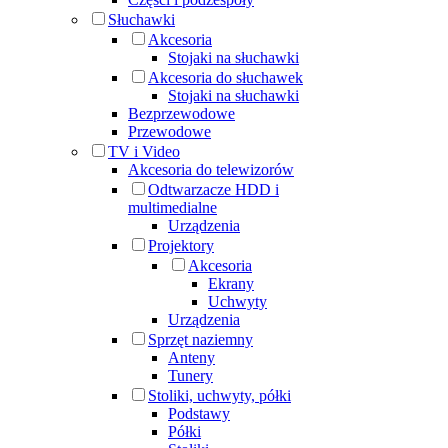
Słuchawki
Akcesoria
Stojaki na słuchawki
Akcesoria do słuchawek
Stojaki na słuchawki
Bezprzewodowe
Przewodowe
TV i Video
Akcesoria do telewizorów
Odtwarzacze HDD i
multimedialne
Urządzenia
Projektory
Akcesoria
Ekrany
Uchwyty
Urządzenia
Sprzęt naziemny
Anteny
Tunery
Stoliki, uchwyty, półki
Podstawy
Półki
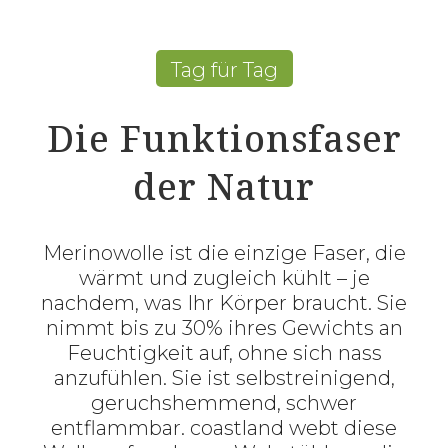
Tag für Tag
Die Funktionsfaser
der Natur
Merinowolle ist die einzige Faser, die
wärmt und zugleich kühlt – je
nachdem, was Ihr Körper braucht. Sie
nimmt bis zu 30% ihres Gewichts an
Feuchtigkeit auf, ohne sich nass
anzufühlen. Sie ist selbstreinigend,
geruchshemmend, schwer
entflammbar. coastland webt diese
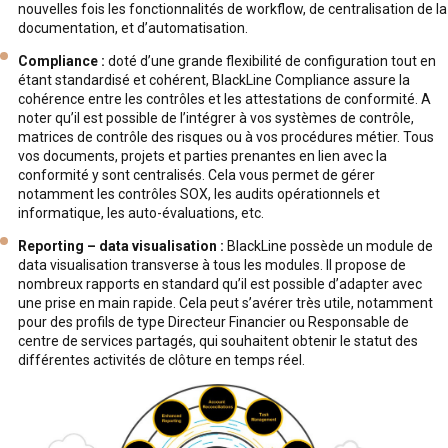
nouvelles fois les fonctionnalités de workflow, de centralisation de la
documentation, et d’automatisation.
Compliance :
doté d’une grande flexibilité de configuration tout en
étant standardisé et cohérent, BlackLine Compliance assure la
cohérence entre les contrôles et les attestations de conformité. A
noter qu’il est possible de l’intégrer à vos systèmes de contrôle,
matrices de contrôle des risques ou à vos procédures métier. Tous
vos documents, projets et parties prenantes en lien avec la
conformité y sont centralisés. Cela vous permet de gérer
notamment les contrôles SOX, les audits opérationnels et
informatique, les auto-évaluations, etc.
Reporting – data visualisation :
BlackLine possède un module de
data visualisation transverse à tous les modules. Il propose de
nombreux rapports en standard qu’il est possible d’adapter avec
une prise en main rapide. Cela peut s’avérer très utile, notamment
pour des profils de type Directeur Financier ou Responsable de
centre de services partagés, qui souhaitent obtenir le statut des
différentes activités de clôture en temps réel.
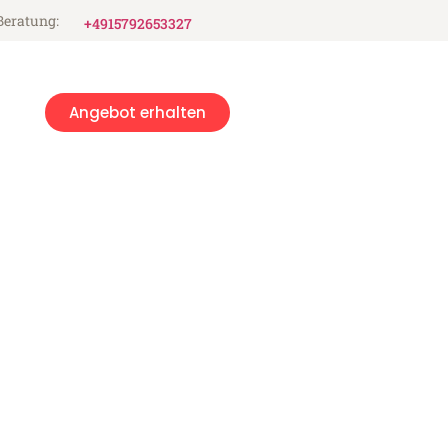
Beratung:
+4915792653327
Angebot erhalten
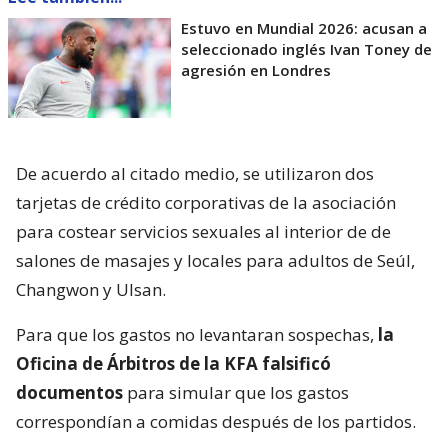
Estuvo en Mundial 2026: acusan a
seleccionado inglés Ivan Toney de
agresión en Londres
De acuerdo al citado medio, se utilizaron dos
tarjetas de crédito corporativas de la asociación
para costear servicios sexuales al interior de de
salones de masajes y locales para adultos de Seúl,
Changwon y Ulsan.
Para que los gastos no levantaran sospechas,
la
Oficina de Árbitros de la KFA falsificó
documentos
para simular que los gastos
correspondían a comidas después de los partidos.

====

WORK ITEM: Reproduce word for word the text read from every page in the listing above, leaving the pictures out of your answer.

ANSWER TO THE PROBLEM:
Słuchawki
Akcesoria
Stojaki na słuchawki
Akcesoria do słuchawek
Stojaki na słuchawki
Bezprzewodowe
Przewodowe
TV i Video
Akcesoria do telewizorów
Odtwarzacze HDD i
multimedialne
Urządzenia
Projektory
Akcesoria
Ekrany
Uchwyty
Urządzenia
Sprzęt naziemny
Anteny
Tunery
Stoliki, uchwyty, półki
Podstawy
Półki
Tag für Tag
Die Funktionsfaser
der Natur
Merinowolle ist die einzige Faser, die
wärmt und zugleich kühlt – je
nachdem, was Ihr Körper braucht. Sie
nimmt bis zu 30% ihres Gewichts an
Feuchtigkeit auf, ohne sich nass
anzufühlen. Sie ist selbstreinigend,
geruchshemmend, schwer
entflammbar. coastland webt diese
nouvelles fois les fonctionnalités de workflow, de centralisation de la
documentation, et d’automatisation.
Compliance :
doté d’une grande flexibilité de configuration tout en
étant standardisé et cohérent, BlackLine Compliance assure la
cohérence entre les contrôles et les attestations de conformité. A
noter qu’il est possible de l’intégrer à vos systèmes de contrôle,
matrices de contrôle des risques ou à vos procédures métier. Tous
vos documents, projets et parties prenantes en lien avec la
conformité y sont centralisés. Cela vous permet de gérer
notamment les contrôles SOX, les audits opérationnels et
informatique, les auto-évaluations, etc.
Reporting – data visualisation :
BlackLine possède un module de
data visualisation transverse à tous les modules. Il propose de
nombreux rapports en standard qu’il est possible d’adapter avec
une prise en main rapide. Cela peut s’avérer très utile, notamment
pour des profils de type Directeur Financier ou Responsable de
centre de services partagés, qui souhaitent obtenir le statut des
différentes activités de clôture en temps réel.
Beratung:
+4915792653327
Angebot erhalten
Estuvo en Mundial 2026: acusan a
seleccionado inglés Ivan Toney de
agresión en Londres
De acuerdo al citado medio, se utilizaron dos
tarjetas de crédito corporativas de la asociación
para costear servicios sexuales al interior de de
salones de masajes y locales para adultos de Seúl,
Changwon y Ulsan.
Para que los gastos no levantaran sospechas,
la
Oficina de Árbitros de la KFA falsificó
documentos
para simular que los gastos
correspondían a comidas después de los partidos.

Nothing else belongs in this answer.